Bakery employees at this store still make 40% of baked goods from scratch, including various cakes and pies, some products in the patisserie and a number of breads, including focaccia and all the multigrain loaves. Breads used for sandwiches sold at the bakery and in the prepared foods area are all made entirely on site.

Consumers have accepted the new format, said a store-level source. "It's a good program," she said. "The product is fresh. That makes a world of difference."

Commenting on the format change, she added, "I know when they did everything from scratch, the bakeries actually lost money. They want them to be profit centers. Now they're turning a profit."

On top of being a money maker, the format at the Bridgewater store improved efficiency. "We can turn around bread very quickly," the source said. "If we had to run a batch from scratch, we'd have to mix it, form it, let it sit, then bake it. The turn-around time could be as long as three hours. This allows us to respond to customers in 20 minutes."

Steps away from the bakery, the patisserie features an array of elegant-looking sweet treats in an opulent setting of black marble countertops and a gold-gilded mirror above the back work station. Less than two years ago, Wegmans launched the authentic French pastry shop at its flagship store in wealthy Pittsford, N.Y. [see "W Patisserie At Wegmans Brings Taste, Look of Paris," SN, June 28, 1999]. The chain introduced customers to fancy, individual pastries, made on-site with French butter and imported chocolate.

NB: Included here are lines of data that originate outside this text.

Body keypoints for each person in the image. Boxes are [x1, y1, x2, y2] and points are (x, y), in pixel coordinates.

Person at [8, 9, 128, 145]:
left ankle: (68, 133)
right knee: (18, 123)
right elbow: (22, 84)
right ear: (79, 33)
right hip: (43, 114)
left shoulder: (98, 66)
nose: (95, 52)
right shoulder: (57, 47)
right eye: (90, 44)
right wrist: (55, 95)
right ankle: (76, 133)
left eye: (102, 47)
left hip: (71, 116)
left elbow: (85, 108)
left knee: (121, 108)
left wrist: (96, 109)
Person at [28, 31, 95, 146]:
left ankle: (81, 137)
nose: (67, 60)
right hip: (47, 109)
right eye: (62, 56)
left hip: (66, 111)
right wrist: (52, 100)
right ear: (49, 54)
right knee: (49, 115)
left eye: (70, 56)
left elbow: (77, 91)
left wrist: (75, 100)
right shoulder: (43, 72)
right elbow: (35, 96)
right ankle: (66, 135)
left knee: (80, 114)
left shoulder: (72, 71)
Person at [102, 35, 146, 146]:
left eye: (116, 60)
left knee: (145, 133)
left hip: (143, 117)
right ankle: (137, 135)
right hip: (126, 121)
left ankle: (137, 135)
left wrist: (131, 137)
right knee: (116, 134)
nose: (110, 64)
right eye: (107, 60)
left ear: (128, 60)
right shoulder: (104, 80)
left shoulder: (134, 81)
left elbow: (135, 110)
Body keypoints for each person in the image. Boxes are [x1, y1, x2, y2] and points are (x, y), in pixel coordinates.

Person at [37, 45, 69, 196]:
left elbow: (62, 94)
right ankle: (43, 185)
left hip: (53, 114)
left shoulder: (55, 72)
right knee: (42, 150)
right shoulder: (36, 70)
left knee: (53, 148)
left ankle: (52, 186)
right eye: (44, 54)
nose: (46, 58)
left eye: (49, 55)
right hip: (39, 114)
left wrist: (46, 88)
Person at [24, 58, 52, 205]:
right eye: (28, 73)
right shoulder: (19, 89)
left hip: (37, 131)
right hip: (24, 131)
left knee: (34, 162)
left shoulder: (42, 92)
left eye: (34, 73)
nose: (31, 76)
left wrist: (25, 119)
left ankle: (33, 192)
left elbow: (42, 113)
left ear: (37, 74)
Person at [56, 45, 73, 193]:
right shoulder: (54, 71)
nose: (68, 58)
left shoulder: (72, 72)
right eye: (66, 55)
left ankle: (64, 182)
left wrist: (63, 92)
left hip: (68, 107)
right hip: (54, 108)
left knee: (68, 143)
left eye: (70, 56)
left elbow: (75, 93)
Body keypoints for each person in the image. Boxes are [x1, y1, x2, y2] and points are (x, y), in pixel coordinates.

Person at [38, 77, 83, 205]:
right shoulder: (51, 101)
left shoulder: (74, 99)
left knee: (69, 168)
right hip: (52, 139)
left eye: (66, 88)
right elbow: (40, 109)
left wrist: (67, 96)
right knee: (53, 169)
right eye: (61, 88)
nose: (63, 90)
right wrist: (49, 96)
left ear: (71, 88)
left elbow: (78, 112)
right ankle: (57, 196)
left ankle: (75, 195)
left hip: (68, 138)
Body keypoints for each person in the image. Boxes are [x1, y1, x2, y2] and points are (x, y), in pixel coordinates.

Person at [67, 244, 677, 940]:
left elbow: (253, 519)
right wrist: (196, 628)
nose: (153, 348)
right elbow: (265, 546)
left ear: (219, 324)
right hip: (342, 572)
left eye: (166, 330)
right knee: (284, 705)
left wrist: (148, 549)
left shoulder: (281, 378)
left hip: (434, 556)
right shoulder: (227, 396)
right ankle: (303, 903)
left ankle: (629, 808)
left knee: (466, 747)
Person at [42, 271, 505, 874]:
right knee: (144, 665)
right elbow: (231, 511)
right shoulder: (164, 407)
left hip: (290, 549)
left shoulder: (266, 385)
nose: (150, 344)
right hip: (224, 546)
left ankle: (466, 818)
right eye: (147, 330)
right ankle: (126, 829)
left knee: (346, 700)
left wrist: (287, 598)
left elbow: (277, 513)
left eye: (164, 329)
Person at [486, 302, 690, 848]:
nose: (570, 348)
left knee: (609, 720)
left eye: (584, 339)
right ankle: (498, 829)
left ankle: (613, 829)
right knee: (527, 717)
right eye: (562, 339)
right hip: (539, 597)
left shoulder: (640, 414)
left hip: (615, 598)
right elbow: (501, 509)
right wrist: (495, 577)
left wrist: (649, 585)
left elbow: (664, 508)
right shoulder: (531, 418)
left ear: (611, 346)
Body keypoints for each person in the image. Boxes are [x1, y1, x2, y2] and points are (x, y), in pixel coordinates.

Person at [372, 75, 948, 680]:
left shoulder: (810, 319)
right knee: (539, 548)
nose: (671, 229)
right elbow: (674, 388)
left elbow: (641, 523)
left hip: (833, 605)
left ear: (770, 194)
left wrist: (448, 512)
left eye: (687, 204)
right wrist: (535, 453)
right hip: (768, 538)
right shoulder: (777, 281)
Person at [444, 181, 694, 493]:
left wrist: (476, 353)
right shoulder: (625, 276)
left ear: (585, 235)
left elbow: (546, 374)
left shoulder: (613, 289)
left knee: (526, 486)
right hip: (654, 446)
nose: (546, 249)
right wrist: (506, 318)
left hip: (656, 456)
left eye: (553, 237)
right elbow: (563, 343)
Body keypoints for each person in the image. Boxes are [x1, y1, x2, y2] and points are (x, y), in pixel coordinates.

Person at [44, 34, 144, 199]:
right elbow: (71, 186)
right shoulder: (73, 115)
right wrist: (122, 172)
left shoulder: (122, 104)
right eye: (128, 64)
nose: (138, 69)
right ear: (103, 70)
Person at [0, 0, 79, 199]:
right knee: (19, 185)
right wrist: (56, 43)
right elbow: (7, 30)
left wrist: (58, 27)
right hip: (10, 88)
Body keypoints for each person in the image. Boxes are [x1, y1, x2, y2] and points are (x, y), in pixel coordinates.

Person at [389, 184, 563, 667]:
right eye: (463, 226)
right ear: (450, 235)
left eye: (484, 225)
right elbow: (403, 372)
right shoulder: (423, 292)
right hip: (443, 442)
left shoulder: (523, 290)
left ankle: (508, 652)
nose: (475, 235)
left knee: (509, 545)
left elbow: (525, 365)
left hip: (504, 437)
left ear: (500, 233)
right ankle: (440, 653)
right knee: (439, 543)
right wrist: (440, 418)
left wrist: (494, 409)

It was a high-profile department -- half the space for the pastry shop was made up of a bump-out addition to the front of the store.

Here the pastry shop carries much the same merchandise though the layout is different. Like the one at the Princeton store, this patisserie is in-line with the bakery.

Rich and colorful desserts are sold at the service counter, as well as in a self-service case directly across from the counter. SN observed chocolate mousse cups ($4 each), Chocolate Decadence, a rich chocolate torte with a springtime bunny stenciled on top ($14), chocolate-covered strawberries for $1 each, along with clafoutis apricot, a baked apricot custard for $17. A patisserie signature, meringue cookies called Nicolettes, were offered in a choice of chocolate, pistachio, vanilla and raspberry fillings, for 50 cents apiece.

The best-selling product is the mixed fruit tart, which blends berries with kiwi, pineapple and pear, atop a base vanilla cream. It is sold year-round.

In the self-serve case, SN observed 26-ounce fruit tarts for $15. Nicolettes in 4.5-ounce, 9-pack containers were on sale for $4.50, along with wedges of peanut butter pie ($1.50 each), Wegmans brand of Tiramisu ($6 for eight ounces, and $14 for 20 ounces) were available in clear round plastic containers.

Wegmans operates these high-end pastry shops at six units, including all three New Jersey stores. The one in Bridgewater does the greatest volume of all, store officials told SN, accounting for 25% of ISB sales.